Let’s All Join the True Democratic Leaders

By: 
Torli Krua

Economic hardship like the ones that gave birth to democracy in America, Great Britain, France and the European Union is knocking at Liberia’s door. Widespread poverty under Harvard Economist, President Ellen Johnson Sirleaf forced hundreds of Liberian traders to desert their businesses and organize a three-day strike demanding lower taxes and tariffs. If the marketers aim at terminating the source of the economic hardships and not the symptoms, they are the leaders and mothers who will go down in history as the ones who give birth to true democracy in Liberia.

I whole heartedly support the Liberian business community. However, their petition and solution seeking only lowering of taxes and tariffs cannot cure the cancer that created the problem. In fact, the excessive salaries and benefits of Liberian politicians are clearly the problem because they rob citizens in the poverty-stricken country. The high tariffs and taxes are only the symptoms.

The system of governance in Liberia is broken and corrupt to the core because politicians enter public service only to enrich themselves, not to serve the public.

Every mansion our representatives and ministers build robs Liberian youths of libraries and better schools. The thousands of dollars they consume in allowances to travel overseas rob nurses of life saving medical equipment, thus forcing our Lawmakers to seek medical care in Ghana. Their 500-gallon gas slips and new cars have robbed people in Lofa, Nimba and southeastern Liberia of paved roads for 170 years. It’s not just the marketers’ problems.

To fix this problem, Liberia doesn’t need to wait for elections in October or a new politician to steer the corrupt system designed by the political elites to get rich. Liberia needs a new system designed by ordinary people like the marketers from Red Light.

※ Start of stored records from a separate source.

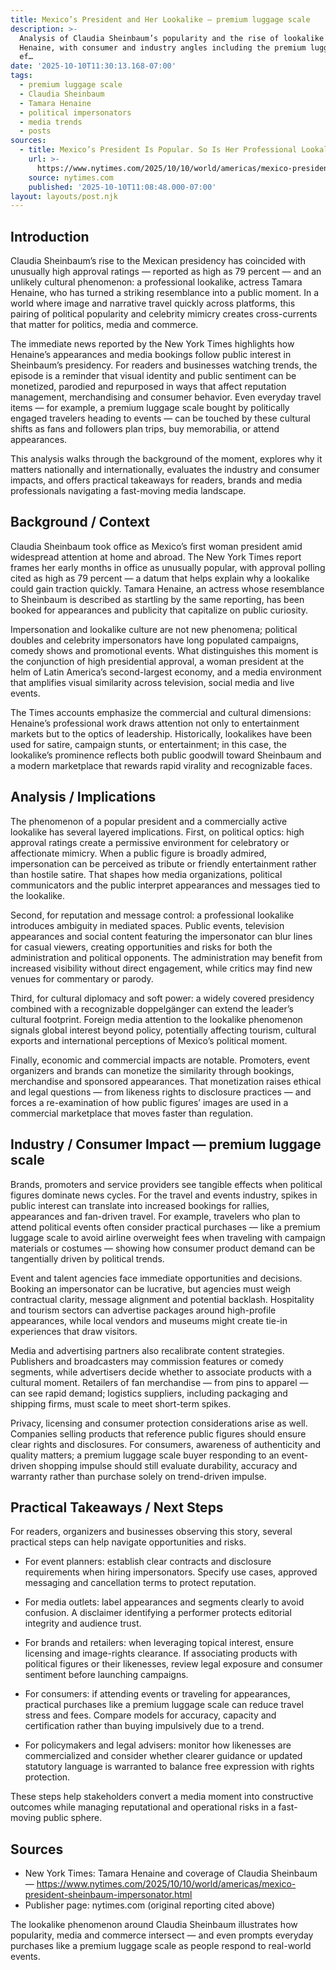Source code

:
 ```yaml
---
title: Mexico’s President and Her Lookalike — premium luggage scale
description: >-
  Analysis of Claudia Sheinbaum’s popularity and the rise of lookalike Tamara
  Henaine, with consumer and industry angles including the premium luggage scale
  ef…
date: '2025-10-10T11:30:13.168-07:00'
tags:
  - premium luggage scale
  - Claudia Sheinbaum
  - Tamara Henaine
  - political impersonators
  - media trends
  - posts
sources:
  - title: Mexico’s President Is Popular. So Is Her Professional Lookalike.
    url: >-
      https://www.nytimes.com/2025/10/10/world/americas/mexico-president-sheinbaum-impersonator.html
    source: nytimes.com
    published: '2025-10-10T11:08:48.000-07:00'
layout: layouts/post.njk
---
```


## Introduction

Claudia Sheinbaum’s rise to the Mexican presidency has coincided with unusually high approval ratings — reported as high as 79 percent — and an unlikely cultural phenomenon: a professional lookalike, actress Tamara Henaine, who has turned a striking resemblance into a public moment. In a world where image and narrative travel quickly across platforms, this pairing of political popularity and celebrity mimicry creates cross-currents that matter for politics, media and commerce.

The immediate news reported by the New York Times highlights how Henaine’s appearances and media bookings follow public interest in Sheinbaum’s presidency. For readers and businesses watching trends, the episode is a reminder that visual identity and public sentiment can be monetized, parodied and repurposed in ways that affect reputation management, merchandising and consumer behavior. Even everyday travel items — for example, a premium luggage scale bought by politically engaged travelers heading to events — can be touched by these cultural shifts as fans and followers plan trips, buy memorabilia, or attend appearances.

This analysis walks through the background of the moment, explores why it matters nationally and internationally, evaluates the industry and consumer impacts, and offers practical takeaways for readers, brands and media professionals navigating a fast-moving media landscape.

## Background / Context

Claudia Sheinbaum took office as Mexico’s first woman president amid widespread attention at home and abroad. The New York Times report frames her early months in office as unusually popular, with approval polling cited as high as 79 percent — a datum that helps explain why a lookalike could gain traction quickly. Tamara Henaine, an actress whose resemblance to Sheinbaum is described as startling by the same reporting, has been booked for appearances and publicity that capitalize on public curiosity.

Impersonation and lookalike culture are not new phenomena; political doubles and celebrity impersonators have long populated campaigns, comedy shows and promotional events. What distinguishes this moment is the conjunction of high presidential approval, a woman president at the helm of Latin America’s second-largest economy, and a media environment that amplifies visual similarity across television, social media and live events.

The Times accounts emphasize the commercial and cultural dimensions: Henaine’s professional work draws attention not only to entertainment markets but to the optics of leadership. Historically, lookalikes have been used for satire, campaign stunts, or entertainment; in this case, the lookalike’s prominence reflects both public goodwill toward Sheinbaum and a modern marketplace that rewards rapid virality and recognizable faces.

## Analysis / Implications

The phenomenon of a popular president and a commercially active lookalike has several layered implications. First, on political optics: high approval ratings create a permissive environment for celebratory or affectionate mimicry. When a public figure is broadly admired, impersonation can be perceived as tribute or friendly entertainment rather than hostile satire. That shapes how media organizations, political communicators and the public interpret appearances and messages tied to the lookalike.

Second, for reputation and message control: a professional lookalike introduces ambiguity in mediated spaces. Public events, television appearances and social content featuring the impersonator can blur lines for casual viewers, creating opportunities and risks for both the administration and political opponents. The administration may benefit from increased visibility without direct engagement, while critics may find new venues for commentary or parody.

Third, for cultural diplomacy and soft power: a widely covered presidency combined with a recognizable doppelgänger can extend the leader’s cultural footprint. Foreign media attention to the lookalike phenomenon signals global interest beyond policy, potentially affecting tourism, cultural exports and international perceptions of Mexico’s political moment.

Finally, economic and commercial impacts are notable. Promoters, event organizers and brands can monetize the similarity through bookings, merchandise and sponsored appearances. That monetization raises ethical and legal questions — from likeness rights to disclosure practices — and forces a re-examination of how public figures’ images are used in a commercial marketplace that moves faster than regulation.

## Industry / Consumer Impact — premium luggage scale

Brands, promoters and service providers see tangible effects when political figures dominate news cycles. For the travel and events industry, spikes in public interest can translate into increased bookings for rallies, appearances and fan-driven travel. For example, travelers who plan to attend political events often consider practical purchases — like a premium luggage scale to avoid airline overweight fees when traveling with campaign materials or costumes — showing how consumer product demand can be tangentially driven by political trends.

Event and talent agencies face immediate opportunities and decisions. Booking an impersonator can be lucrative, but agencies must weigh contractual clarity, message alignment and potential backlash. Hospitality and tourism sectors can advertise packages around high-profile appearances, while local vendors and museums might create tie-in experiences that draw visitors.

Media and advertising partners also recalibrate content strategies. Publishers and broadcasters may commission features or comedy segments, while advertisers decide whether to associate products with a cultural moment. Retailers of fan merchandise — from pins to apparel — can see rapid demand; logistics suppliers, including packaging and shipping firms, must scale to meet short-term spikes.

Privacy, licensing and consumer protection considerations arise as well. Companies selling products that reference public figures should ensure clear rights and disclosures. For consumers, awareness of authenticity and quality matters; a premium luggage scale buyer responding to an event-driven shopping impulse should still evaluate durability, accuracy and warranty rather than purchase solely on trend-driven impulse.

## Practical Takeaways / Next Steps

For readers, organizers and businesses observing this story, several practical steps can help navigate opportunities and risks.

- For event planners: establish clear contracts and disclosure requirements when hiring impersonators. Specify use cases, approved messaging and cancellation terms to protect reputation.

- For media outlets: label appearances and segments clearly to avoid confusion. A disclaimer identifying a performer protects editorial integrity and audience trust.

- For brands and retailers: when leveraging topical interest, ensure licensing and image-rights clearance. If associating products with political figures or their likenesses, review legal exposure and consumer sentiment before launching campaigns.

- For consumers: if attending events or traveling for appearances, practical purchases like a premium luggage scale can reduce travel stress and fees. Compare models for accuracy, capacity and certification rather than buying impulsively due to a trend.

- For policymakers and legal advisers: monitor how likenesses are commercialized and consider whether clearer guidance or updated statutory language is warranted to balance free expression with rights protection.

These steps help stakeholders convert a media moment into constructive outcomes while managing reputational and operational risks in a fast-moving public sphere.

## Sources

- New York Times: Tamara Henaine and coverage of Claudia Sheinbaum — https://www.nytimes.com/2025/10/10/world/americas/mexico-president-sheinbaum-impersonator.html
- Publisher page: nytimes.com (original reporting cited above)

The lookalike phenomenon around Claudia Sheinbaum illustrates how popularity, media and commerce intersect — and even prompts everyday purchases like a premium luggage scale as people respond to real-world events.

With the current broken and corrupt system, elections cannot change Liberia. 170 years of elections in Liberia’s corrupt system yielded nothing. For nearly 12 years, a very smart president with an economics degree from one of the best universities in the world decided to fix Liberia. She employed the best educated politicians and paid them more money than salaries of public servants in America, the richest nation on earth. Her team fielded three competing currencies in the market. They raised taxes, increased tariffs on imported goods, demanded US dollars from citizens who earn Liberian dollars and arbitrarily changed 25 percent of US dollars from struggling families. Still, people are crying from hardships.

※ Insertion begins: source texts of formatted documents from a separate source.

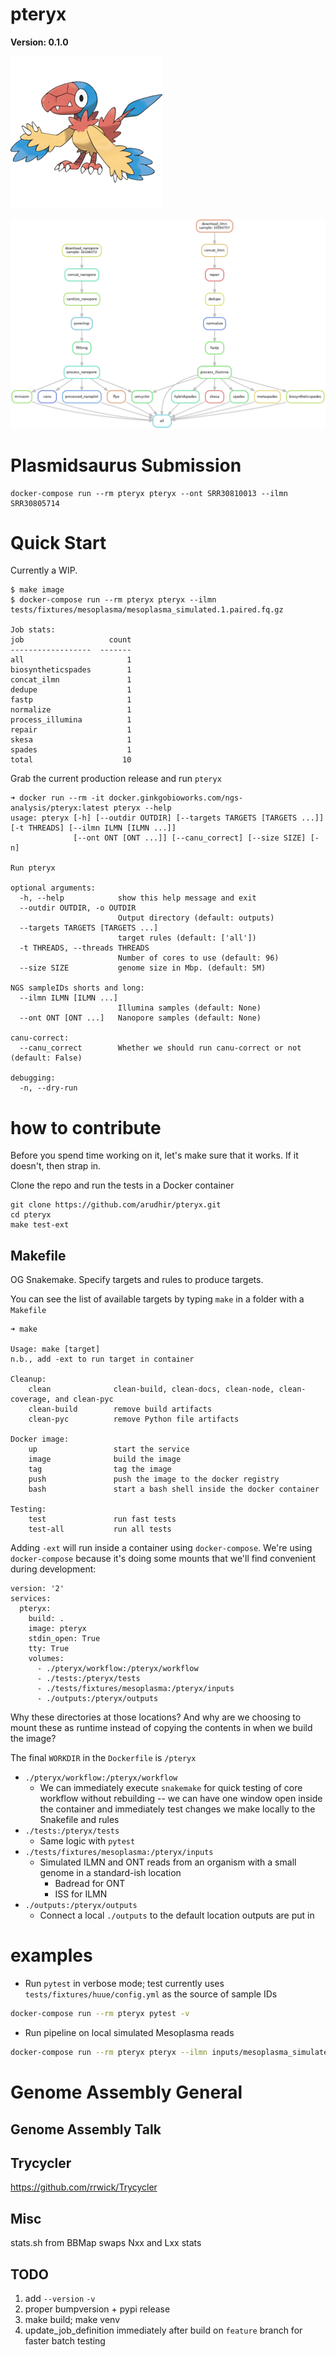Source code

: # pteryx

**Version: 0.1.0**

![](docs/images/archen-small.png)

![](dag.png)

# Plasmidsaurus Submission

```console
docker-compose run --rm pteryx pteryx --ont SRR30810013 --ilmn SRR30805714 
```

# Quick Start

Currently a WIP.
```console
$ make image
$ docker-compose run --rm pteryx pteryx --ilmn tests/fixtures/mesoplasma/mesoplasma_simulated.1.paired.fq.gz

Job stats:
job                   count
------------------  -------
all                       1
biosyntheticspades        1
concat_ilmn               1
dedupe                    1
fastp                     1
normalize                 1
process_illumina          1
repair                    1
skesa                     1
spades                    1
total                    10
```

Grab the current production release and run `pteryx`
```console
➜ docker run --rm -it docker.ginkgobioworks.com/ngs-analysis/pteryx:latest pteryx --help
usage: pteryx [-h] [--outdir OUTDIR] [--targets TARGETS [TARGETS ...]] [-t THREADS] [--ilmn ILMN [ILMN ...]]
              [--ont ONT [ONT ...]] [--canu_correct] [--size SIZE] [-n]

Run pteryx

optional arguments:
  -h, --help            show this help message and exit
  --outdir OUTDIR, -o OUTDIR
                        Output directory (default: outputs)
  --targets TARGETS [TARGETS ...]
                        target rules (default: ['all'])
  -t THREADS, --threads THREADS
                        Number of cores to use (default: 96)
  --size SIZE           genome size in Mbp. (default: 5M)

NGS sampleIDs shorts and long:
  --ilmn ILMN [ILMN ...]
                        Illumina samples (default: None)
  --ont ONT [ONT ...]   Nanopore samples (default: None)

canu-correct:
  --canu_correct        Whether we should run canu-correct or not (default: False)

debugging:
  -n, --dry-run
```

# how to contribute

Before you spend time working on it, let's make sure that it works. If it doesn't, then strap in.

Clone the repo and run the tests in a Docker container
```console
git clone https://github.com/arudhir/pteryx.git
cd pteryx
make test-ext
```

## Makefile

OG Snakemake. Specify targets and rules to produce targets. 

You can see the list of available targets by typing `make` in a folder with a `Makefile`
```console
➜ make

Usage: make [target]
n.b., add -ext to run target in container

Cleanup:
    clean              clean-build, clean-docs, clean-node, clean-coverage, and clean-pyc
    clean-build        remove build artifacts
    clean-pyc          remove Python file artifacts

Docker image:
    up                 start the service
    image              build the image
    tag                tag the image
    push               push the image to the docker registry
    bash               start a bash shell inside the docker container

Testing:
    test               run fast tests
    test-all           run all tests
```

Adding `-ext` will run inside a container using `docker-compose`. We're using `docker-compose` because it's doing some mounts that we'll find convenient during development:
```console
version: '2'
services:
  pteryx:
    build: .
    image: pteryx
    stdin_open: True
    tty: True
    volumes:
      - ./pteryx/workflow:/pteryx/workflow
      - ./tests:/pteryx/tests
      - ./tests/fixtures/mesoplasma:/pteryx/inputs
      - ./outputs:/pteryx/outputs
```
Why these directories at those locations? And why are we choosing to mount these as runtime instead of copying the contents in when we build the image?

The final `WORKDIR` in the `Dockerfile` is `/pteryx`

* `./pteryx/workflow:/pteryx/workflow`
    * We can immediately execute `snakemake` for quick testing of core workflow without rebuilding -- we can have one window open inside the container and immediately test changes we make locally to the Snakefile and rules
* `./tests:/pteryx/tests`
    * Same logic with `pytest`
* `./tests/fixtures/mesoplasma:/pteryx/inputs`
    * Simulated ILMN and ONT reads from an organism with a small genome in a standard-ish location
        * Badread for ONT
        * ISS for ILMN
* `./outputs:/pteryx/outputs`
    * Connect a local `./outputs` to the default location outputs are put in

# examples

* Run `pytest` in verbose mode; test currently uses `tests/fixtures/huue/config.yml` as the source of sample IDs
```bash
docker-compose run --rm pteryx pytest -v
```

* Run pipeline on local simulated Mesoplasma reads
```bash
docker-compose run --rm pteryx pteryx --ilmn inputs/mesoplasma_simulated.1.paired.fq.gz --ont inputs/mesoplasma_simulated.ont.fq.gz
```

# Genome Assembly General

## Genome Assembly Talk

<redacted>

## Trycycler

https://github.com/rrwick/Trycycler

## Misc

stats.sh from BBMap swaps Nxx and Lxx stats

## TODO
1. add `--version` `-v`
2. proper bumpversion + pypi release
3. make build; make venv
4. update_job_definition immediately after build on `feature` branch for faster batch testing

Without democracy, we can lower taxes, lower tariffs and the problem continues unabated because the cancer of the old corrupt and broken system is still intact:

Without democracy, politicians elected to serve the public will continue to build their mansions with public funds. With a $555 million budget, they make higher salaries than American congressmen and even the President of the United States of America, with $4.2 trillion-dollar FY-2017 budget.

The international partners will continue to give foreign aid and loans to Liberian politicians who will continue to build more mansions at home and abroad, leaving huge debts that crush future generations.

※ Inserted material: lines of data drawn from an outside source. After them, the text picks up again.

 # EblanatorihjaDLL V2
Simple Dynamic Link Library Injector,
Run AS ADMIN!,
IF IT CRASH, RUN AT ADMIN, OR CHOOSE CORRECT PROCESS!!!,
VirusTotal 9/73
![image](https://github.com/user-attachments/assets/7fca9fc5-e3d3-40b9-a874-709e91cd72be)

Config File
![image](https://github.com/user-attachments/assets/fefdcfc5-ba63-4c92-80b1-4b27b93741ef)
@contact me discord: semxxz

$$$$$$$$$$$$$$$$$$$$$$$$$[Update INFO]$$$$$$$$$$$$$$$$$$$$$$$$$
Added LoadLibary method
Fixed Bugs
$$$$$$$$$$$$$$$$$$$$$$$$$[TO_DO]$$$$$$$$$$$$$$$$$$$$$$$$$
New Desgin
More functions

Elections will continue to be won just as it has been since 1847. Politicians who have enriched themselves in the past as senators and vice presidents will continue to rule.

The Liberian marketers’ action is similar to how democracy was born when ordinary Americans demanded freedom from higher taxes imposed by the King; French citizens demanded freedom after higher taxes were imposed on June 29, 1789; the European Union in November 1993.

Still, some may argue that Liberian marketers are not educated enough to lead democratic change. The truth is democracy is about the will of a human being, not about one’s grade sheet. If the rule of highly educated people from Europe and America brought democratic solutions, colonialism would have solved Africa’s problems. European imperialists like Rhodes were highly educated – even so, colonialism failed.

The Liberian business community must escalate their demands from the symptoms of high taxes to a demand for participatory democracy, where the voters who elect also set the salaries of their public servants. All Liberian citizens must join the peaceful actions until the political elites yield to democracy.

The marketers, not the AU, EU or USA took the first bold step toward sustainable development and democracy.

Article I of the Liberian Constitution is clear on who is the master and the servant.

If the political elites were smart, they wouldn’t have waited for marketers to tell them what to do. They are servants. Jesus said. “The servants cannot be greater than the master.” If citizens do not join the marketers to treat elected officials as servants, these servants won’t know what to do with our country.

Finally, the prophecy of Fredrick Douglass is the best reason for all Liberians to join the marketers: “Power concedes nothing without a demand. It never did and it never will.”